The Treasury Department said it made clear at the OECD meeting that a global minimum tax rate ‘would ensure the global economy thrives based on a more level playing field.’ 

On Wednesday, business leaders turned on Yellen for telling corporations to pay their fair share to help fund Biden’s spending plans.

GOP leaders have bashed the plan for spending outside of ‘traditional’ infrastructure, with funds going to broadband and other programs.

The Chamber of Commerce, which hosted the event, pushed back, with President and CEO Suzanne Clark casting the proposed hike as inhibiting a fragile recovery.

She took over as CEO of the Chamber in March, succeeding longtime head Tom Donoghue.

‘Now is certainly not the time to erect new barriers to economic recovery. The administration is right to champion infrastructure, and we want to be there with them to do that, but there are other ways to finance it,’ she said. 
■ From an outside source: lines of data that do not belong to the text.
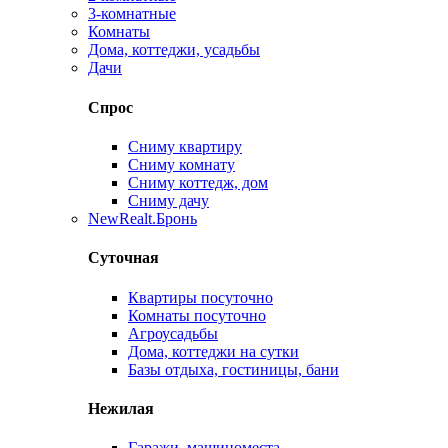
3-комнатные
Комнаты
Дома, коттеджи, усадьбы
Дачи
Спрос
Сниму квартиру
Сниму комнату
Сниму коттедж, дом
Сниму дачу
New
Realt.Бронь
Суточная
Квартиры посуточно
Комнаты посуточно
Агроусадьбы
Дома, коттеджи на сутки
Базы отдыха, гостиницы, бани
Нежилая
Гаражи, машиноместа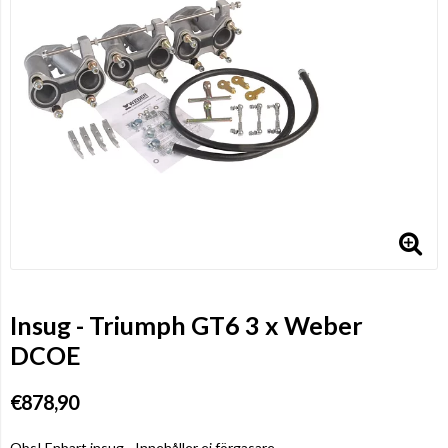
Insug - Triumph GT6 3 x Weber
DCOE
€878,90
Obs! Enbart insug - Innehåller ej förgasare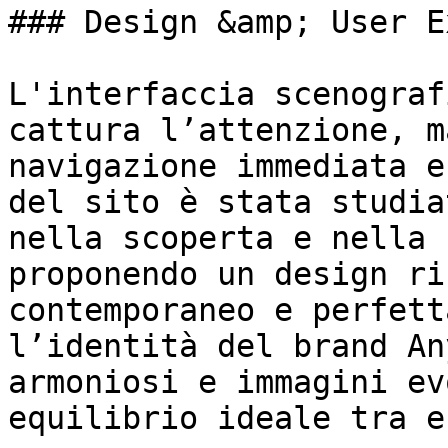
### Design &amp; User E
L'interfaccia scenograf
cattura l’attenzione, m
navigazione immediata e
del sito è stata studia
nella scoperta e nella 
proponendo un design ri
contemporaneo e perfett
l’identità del brand An
armoniosi e immagini ev
equilibrio ideale tra e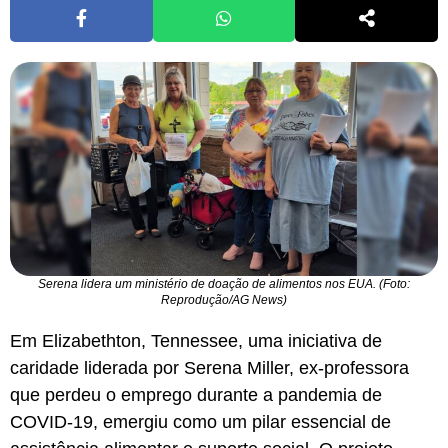
Serena lidera um ministério de doação de alimentos nos EUA. (Foto:
Reprodução/AG News)
Em Elizabethton, Tennessee, uma iniciativa de
caridade liderada por Serena Miller, ex-professora
que perdeu o emprego durante a pandemia de
COVID-19, emergiu como um pilar essencial de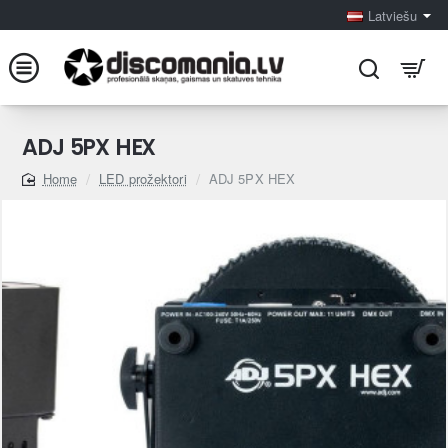
Latviešu
ADJ 5PX HEX
LED prožektori
ADJ 5PX HEX
home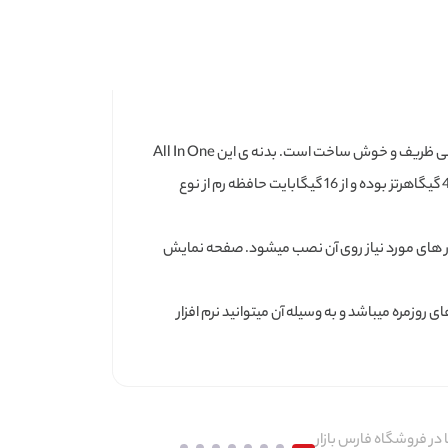
ایسوس یکی از برند های مطرح در زمینه تولید کامپیوتر و قطعات کامپیوتر است. All In One ایسوس مدل V241EPK-WA006M دارای طراحی ظریف و خوش ساخت است. بدنه ی این All In One
از جنس آلومینیوم بوده و دارای مقاومت خوبی میباشد. این All in One دارای پردازنده نسل یازدهم اینتل Core i5 1135G7 با سرعت 2.4 تا 4.2 گیگاهرتز بوده و از 16 گیگابایت حافظه رم از نوع
ت هارد از نوع HDD و 256 گیگابایت حافظه SSD که معمولا ویندوز و نرم افزار های مورد نیاز روی آن نصب میشود. صفحه نمایش
 بهره میبرد و فاقد درایو نوری است. به طور کلی این All in One مناسب انجام کار های روزمره میباشد و به وسیله آن میتوانید نرم افزار
 در فروشگاه فارس بازار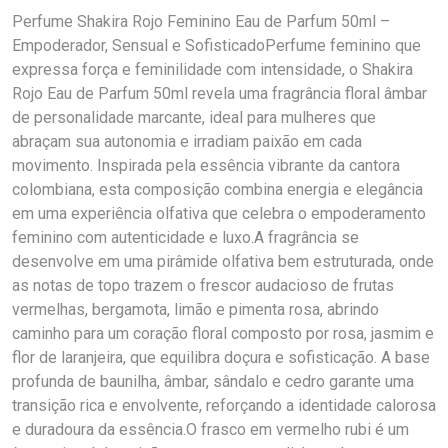
Perfume Shakira Rojo Feminino Eau de Parfum 50ml –
Empoderador, Sensual e SofisticadoPerfume feminino que
expressa força e feminilidade com intensidade, o Shakira
Rojo Eau de Parfum 50ml revela uma fragrância floral âmbar
de personalidade marcante, ideal para mulheres que
abraçam sua autonomia e irradiam paixão em cada
movimento. Inspirada pela essência vibrante da cantora
colombiana, esta composição combina energia e elegância
em uma experiência olfativa que celebra o empoderamento
feminino com autenticidade e luxo.A fragrância se
desenvolve em uma pirâmide olfativa bem estruturada, onde
as notas de topo trazem o frescor audacioso de frutas
vermelhas, bergamota, limão e pimenta rosa, abrindo
caminho para um coração floral composto por rosa, jasmim e
flor de laranjeira, que equilibra doçura e sofisticação. A base
profunda de baunilha, âmbar, sândalo e cedro garante uma
transição rica e envolvente, reforçando a identidade calorosa
e duradoura da essência.O frasco em vermelho rubi é um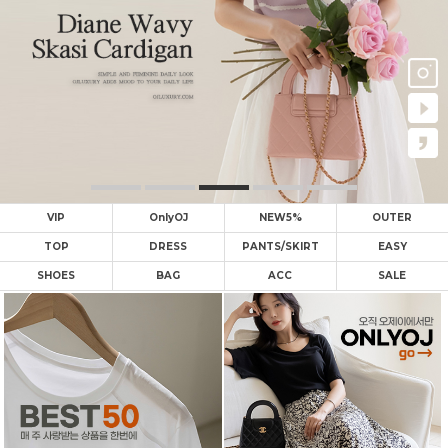
VIP
OnlyOJ
NEW5%
OUTER
TOP
DRESS
PANTS/SKIRT
EASY
SHOES
BAG
ACC
SALE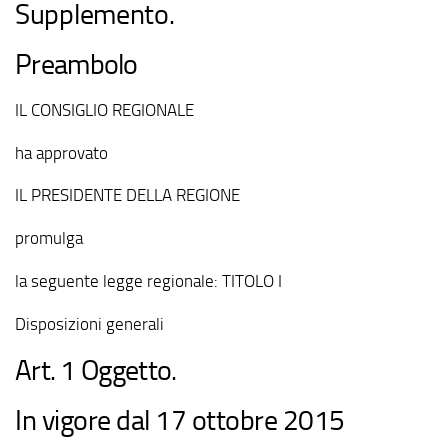
Supplemento.
Preambolo
IL CONSIGLIO REGIONALE
ha approvato
IL PRESIDENTE DELLA REGIONE
promulga
la seguente legge regionale: TITOLO I
Disposizioni generali
Art. 1 Oggetto.
In vigore dal 17 ottobre 2015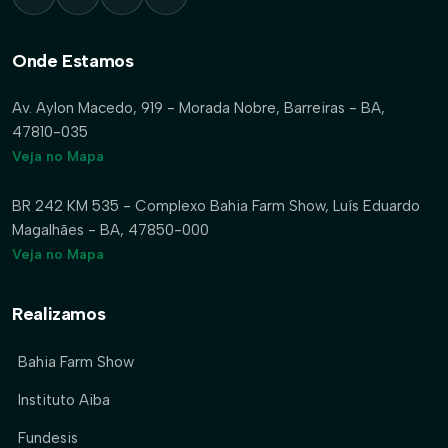
Onde Estamos
Av. Aylon Macedo, 919 - Morada Nobre, Barreiras - BA,
47810-035
Veja no Mapa
BR 242 KM 535 - Complexo Bahia Farm Show, Luís Eduardo
Magalhães - BA, 47850-000
Veja no Mapa
Realizamos
Bahia Farm Show
Instituto Aiba
Fundesis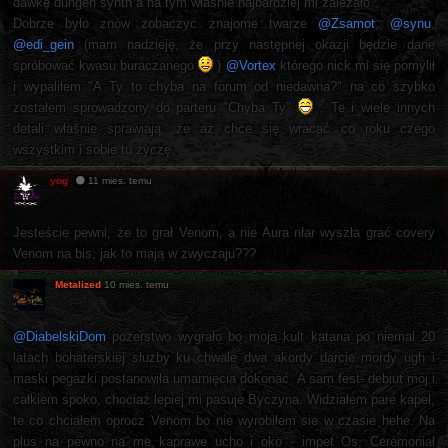
dawkę dungen synth a na tym właśnie najbardziej mi zależało.
Dobrze było znów zobaczyć znajome twarze
@Zsamot
,
@synu
,
@edi_gein
(mam nadzieję, że przy następnej okazji będzie dane
spróbować kwasu buraczanego
)
@Vortex
którego nick mi się pomylił
i wypaliłem "A Ty to chyba na forum od niedawna?" na co szybko
zostałem sprowadzony do parteru "Chyba Ty"
. Te i wiele innych
detali właśnie sprawiają, że aż chce się wracać co roku czego
wszystkim i sobie tu życzę.
yog
11 mies. temu
Jesteście pewni, że to grał Venom, a nie Aura nłar wyszła grać covery
Venom na bis, jak to mają w zwyczaju???
Metalized
10 mies. temu
@DiabelskiDom
pozerstwo wygrało bo moja kult katana po niemal 20
latach bohaterskiej służby ku chwale dwa akordy darcie mordy ugh i
maski pegazki postanowiła umarnięcia dokonać. A sam fest- debiut mój i
całkiem spoko, chociaż lepiej mi pasuje Byczyna. Widziałem pare kapel,
te co chciałem oprocz Venom bo nie wyrobiłem sie w czasie hehe. Na
plus na pewno na me kaprawe ucho i oko - impet Os, Ceremoniał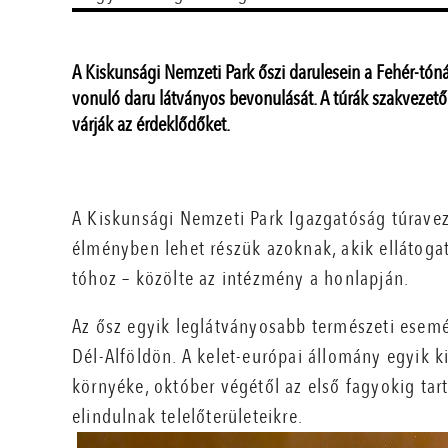
A Kiskunsági Nemzeti Park őszi darulesein a Fehér-tóná
vonuló daru látványos bevonulását. A túrák szakvezető
várják az érdeklődőket.
A Kiskunsági Nemzeti Park Igazgatóság túravez
élményben lehet részük azoknak, akik ellátogat
tóhoz – közölte az intézmény a honlapján.
Az ősz egyik leglátványosabb természeti esemé
Dél-Alföldön. A kelet-európai állomány egyik k
környéke, október végétől az első fagyokig ta
elindulnak telelőterületeikre.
The Chamber has gotten behind past infrastructure proposals. In this year’s talks, some Republicans have floated user fees, which Democrats are ruling out as regressive or not forcing companies to pay their ‘fair share.’

She said the hike would ‘greatly disadvantage’ the U.S. in the global marketplace.

Yellen said the plan would be an economic win, on a day President Biden test drove a new electric Ford F-150 truck. ‘The transition to a greener economy will provide a multi-decade boost to the economy, creating jobs along the way as the private sector participates in the development of new technologies, new investments, and the new products that will drive the global economic transformation,’ she said.